Polizei setzt bei Bekämpfung von Wohnungseinbrüchen auf modernste Technik

5. Februar 2015 | Themenbereich: Kriminalität | Drucken

Im Regelfall ist die Polizei immer nach dem Einbrecher am Tatort, um Spuren zu sichern und ihre Ermittlungen einzuleiten. Mit moderner Technik ist es den Sicherheitsbehörden jedoch inzwischen ebenso möglich, Tatorte und Taten „vorherzusehen“ und somit vor den Tätern vor Ort zu sein.

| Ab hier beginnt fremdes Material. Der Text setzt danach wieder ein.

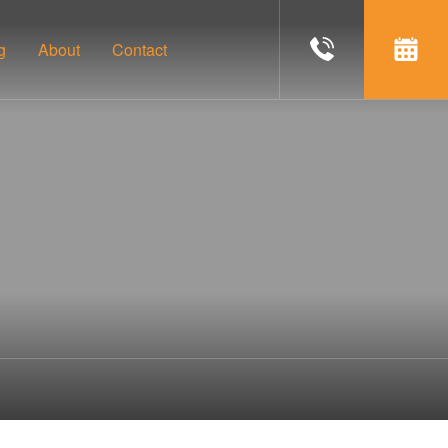
g
About
Contact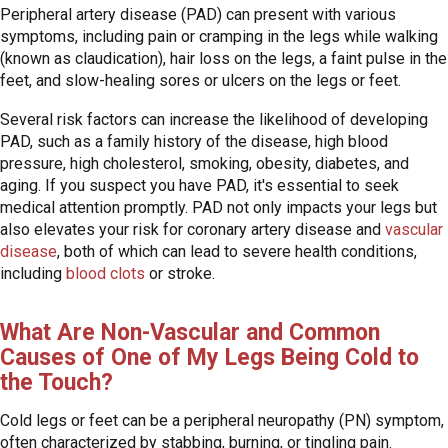
Peripheral artery disease (PAD) can present with various
symptoms, including pain or cramping in the legs while walking
(known as claudication), hair loss on the legs, a faint pulse in the
feet, and slow-healing sores or ulcers on the legs or feet.
Several risk factors can increase the likelihood of developing
PAD, such as a family history of the disease, high blood
pressure, high cholesterol, smoking, obesity, diabetes, and
aging. If you suspect you have PAD, it's essential to seek
medical attention promptly. PAD not only impacts your legs but
also elevates your risk for coronary artery disease and
vascular
disease
, both of which can lead to severe health conditions,
including
blood clots
or stroke.
What Are Non-Vascular and Common
Causes of One of My Legs Being Cold to
the Touch?
Cold legs or feet can be a peripheral neuropathy (PN) symptom,
often characterized by stabbing, burning, or tingling pain.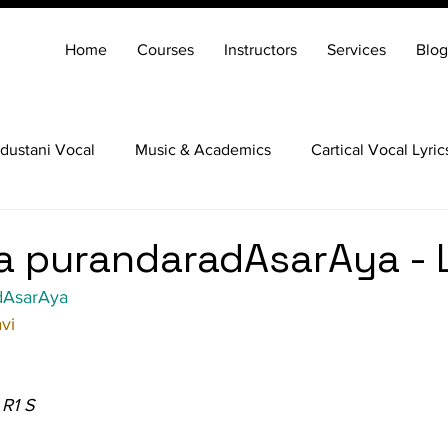
Home
Courses
Instructors
Services
Blog
dustani Vocal
Music & Academics
Cartical Vocal Lyric
Veena
Santoor
Hindustani Flute
Carnatic Mridang
 purandaradAsarAya - 
dAsarAya
vi
 R1 S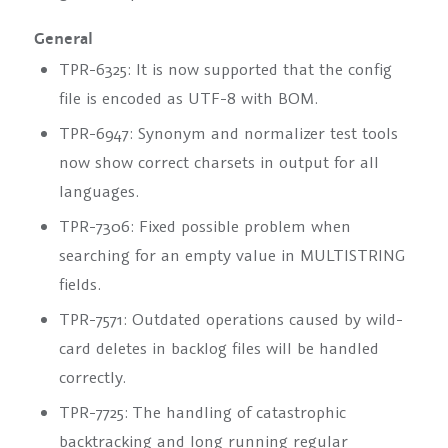
General
TPR-6325: It is now supported that the config
file is encoded as UTF-8 with BOM.
TPR-6947: Synonym and normalizer test tools
now show correct charsets in output for all
languages.
TPR-7306: Fixed possible problem when
searching for an empty value in MULTISTRING
fields.
TPR-7571: Outdated operations caused by wild-
card deletes in backlog files will be handled
correctly.
TPR-7725: The handling of catastrophic
backtracking and long running regular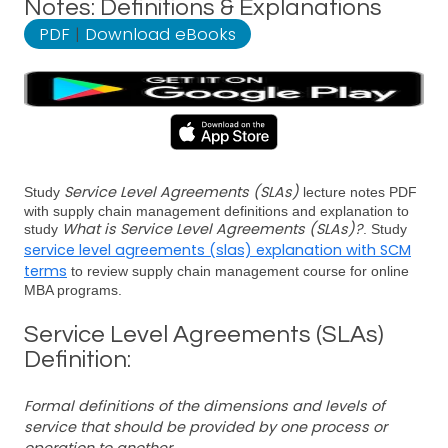
Notes: Definitions & Explanations
PDF
|
Download eBooks
Service Level Agreements (SLAs)
Study
lecture notes PDF
with supply chain management definitions and explanation to
What is Service Level Agreements (SLAs)?
study
. Study
service level agreements (slas) explanation with SCM
terms
to review supply chain management course for online
MBA programs.
Service Level Agreements (SLAs)
Definition:
Formal definitions of the dimensions and levels of
service that should be provided by one process or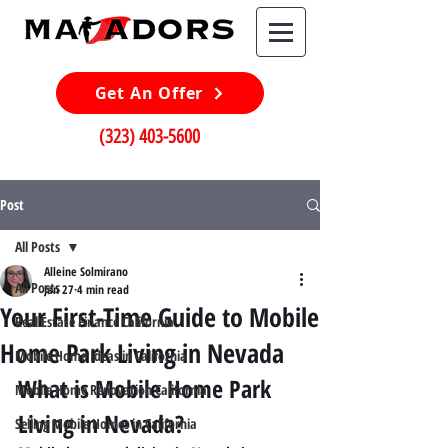
Get An Offer
(323) 403-5600
Post
All Posts
Alleine Solmirano
All Posts
Jan 27
4 min read
Your First-Time Guide to Mobile
Real Estate Finance California
Home Park Living in Nevada
Mobile Home Ideas in California
What is Mobile Home Park 
Mobile Home Renovation California
Living in Nevada?
Selling Mobile Homes in California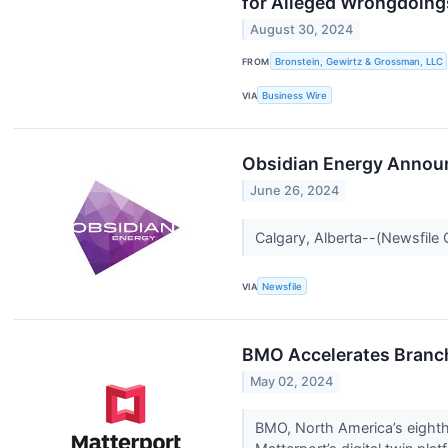
for Alleged Wrongdoing
August 30, 2024
FROM
Bronstein, Gewirtz & Grossman, LLC
VIA
Business Wire
Obsidian Energy Announ
June 26, 2024
Calgary, Alberta--(Newsfile
VIA
Newsfile
BMO Accelerates Branch
May 02, 2024
BMO, North America’s eighth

Verwendet werden dazu vorhandene Datenquellen, Algorithmen und das Predictive Analytics. Aufgrund vorhandener Daten aus durchgeführten Einbrüchen lassen sich bestimmte “Hotspots” in einer Stadt lokalisieren und geografisch auswerten. Zum anderen können Erfahrungen kriminalistischer Arbeit für die Vorhersagen möglicher Straftaten herangezogen und zusammengeführt werden. In den Vereinigten Staaten wird entsprechende Software bereits eingesetzt, ebenso in Amsterdam und Zürich. Auch in Deutschland wird das System des Predictive Policing genutzt, das seinen Ursprung in der Unterstützung von Soldaten in Kriegsgebieten hat.

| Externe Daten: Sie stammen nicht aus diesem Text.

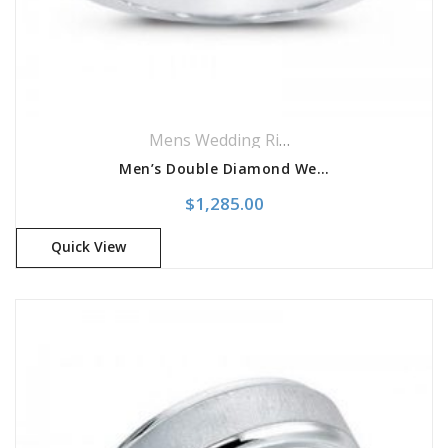
Mens Wedding Rings
,
Wedding Rings
Men’s Double Diamond Wedding Band
$
1,285.00
Quick View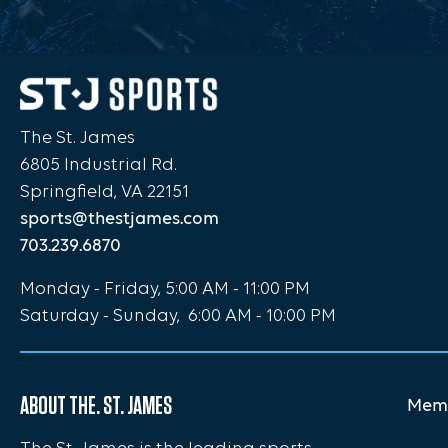
The St. James
6805 Industrial Rd.
Springfield, VA 22151
sports@thestjames.com
703.239.6870
Monday - Friday, 5:00 AM - 11:00 PM
Saturday - Sunday, 6:00 AM - 10:00 PM
ABOUT THE. ST. JAMES
Memb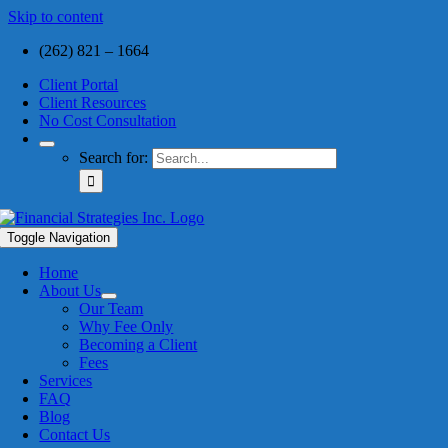
Skip to content
(262) 821 – 1664
Client Portal
Client Resources
No Cost Consultation
Search for:
Toggle Navigation
Home
About Us
Our Team
Why Fee Only
Becoming a Client
Fees
Services
FAQ
Blog
Contact Us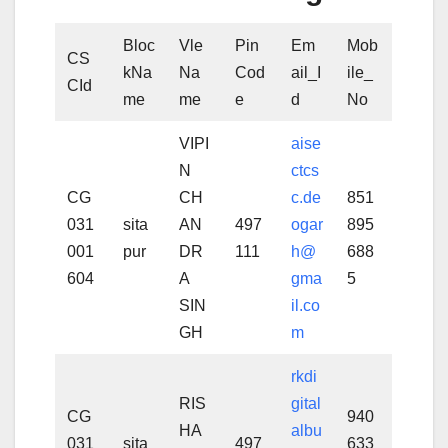
Bloc
Vle
Pin
Em
Mob
CS
kNa
Na
Cod
ail_I
ile_
CId
me
me
e
d
No
VIPI
aise
N
ctcs
CG
CH
c.de
851
031
sita
AN
497
ogar
895
001
pur
DR
111
h@
688
604
A
gma
5
SIN
il.co
GH
m
rkdi
RIS
gital
CG
940
HA
albu
031
sita
497
633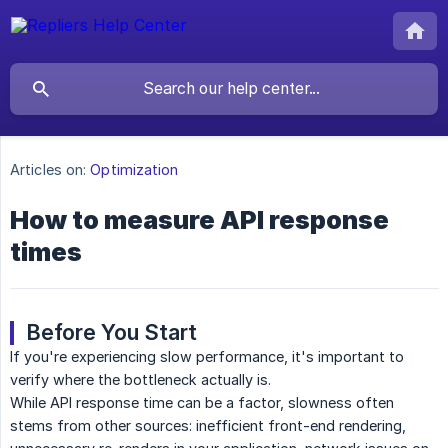
Articles on:
Optimization
How to measure API response
times
Before You Start
If you're experiencing slow performance, it's important to
verify where the bottleneck actually is.
While API response time can be a factor, slowness often
stems from other sources: inefficient front-end rendering,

So arbeitet Nordrhein-Westfalen bereits mit einem Pilotprojekt und auch das Bayerische Landeskriminalamt hat kürzlich eine innovative „musterbasierte Prognosesoftware“ („Precobs“) vorgestellt, die in München und Nürnberg getestet wird. Auf statistischer und kriminologischer Basis errechnet das System, in welchen Gebieten in Zukunft mit hoher Wahrscheinlichkeit Einbrüche zu erwarten sind. Mit diesem Werkzeug erhofft sich die Polizei eine noch effektivere Planung und Steuerung der Einsatzkräfte. Ziel ist dabei vor allem die Prävention von Straftaten.

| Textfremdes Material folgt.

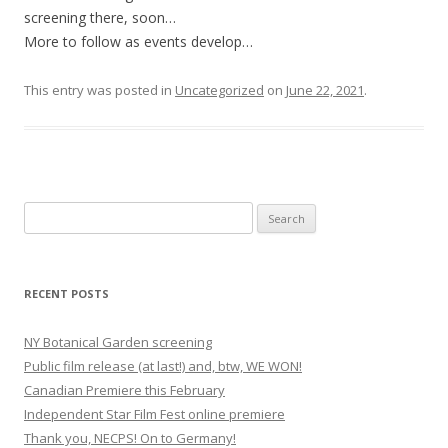
screening there, soon…
More to follow as events develop…
This entry was posted in
Uncategorized
on
June 22, 2021
.
S
e
a
r
RECENT POSTS
c
h
NY Botanical Garden screening
f
Public film release (at last!) and, btw, WE WON!
o
Canadian Premiere this February
r
Independent Star Film Fest online premiere
:
Thank you, NECPS! On to Germany!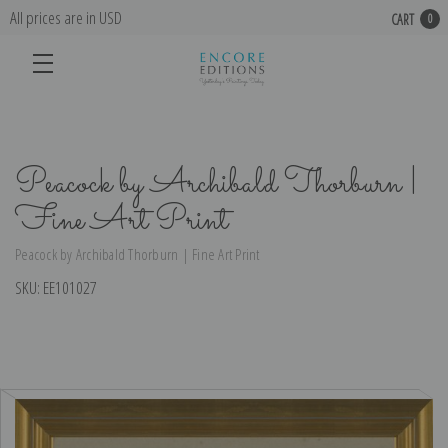
All prices are in USD
CART
0
Peacock by Archibald Thorburn |
Fine Art Print
Peacock by Archibald Thorburn | Fine Art Print
SKU:
EE101027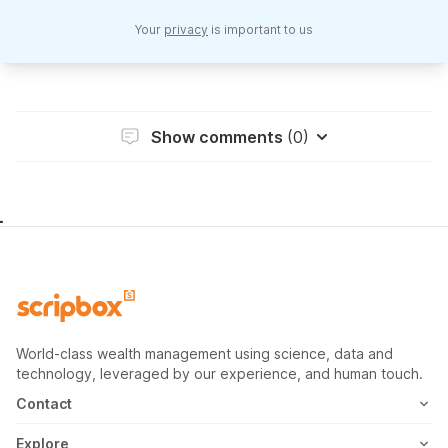
Your
privacy
is important to us
Show comments
(0)
World-class wealth management using science, data and
technology, leveraged by our experience, and human touch.
Contact
1800-102-1265
Explore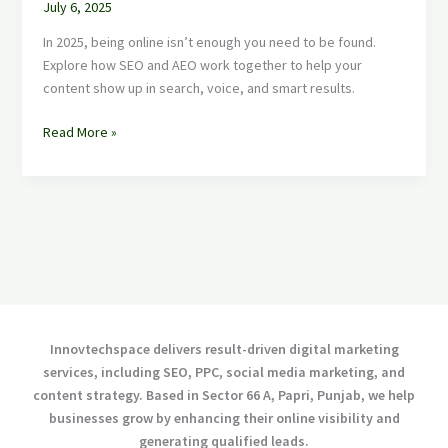
July 6, 2025
In 2025, being online isn’t enough you need to be found.
Explore how SEO and AEO work together to help your
content show up in search, voice, and smart results.
Read More »
Innovtechspace delivers result-driven digital marketing
services, including SEO, PPC, social media marketing, and
content strategy. Based in Sector 66 A, Papri, Punjab, we help
businesses grow by enhancing their online visibility and
generating qualified leads.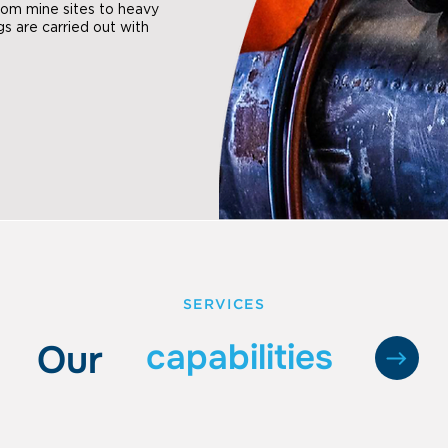
From mine sites to heavy
ings are carried out with
SERVICES
capabilities
Our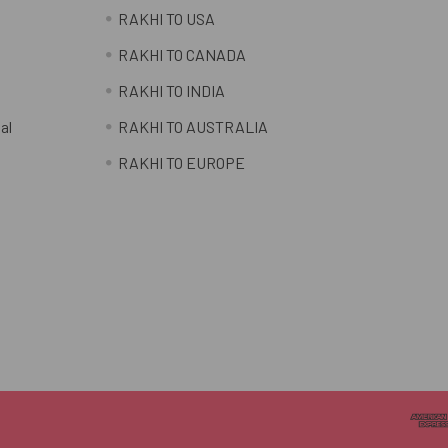
RAKHI TO USA
RAKHI TO CANADA
RAKHI TO INDIA
al
RAKHI TO AUSTRALIA
RAKHI TO EUROPE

Auch der 18. Europäische Polizeikongress, der am 24. und 25 Februar 2015 im Berlin Congress Center (bcc) stattfindet, widmet sich dem Predictive Policing. Aktuelle Entwicklungen in diesem Bereich der polizeilichen Arbeit stellt der nordrhein-westfälische Landeskriminaldirektor, Dieter Schürmann, im Hauptprogramm vor. Weitere interessante Fragen werden zudem in einem Fachforum (Mittwoch, 25. Februar 2015, 12 Uhr) diskutiert.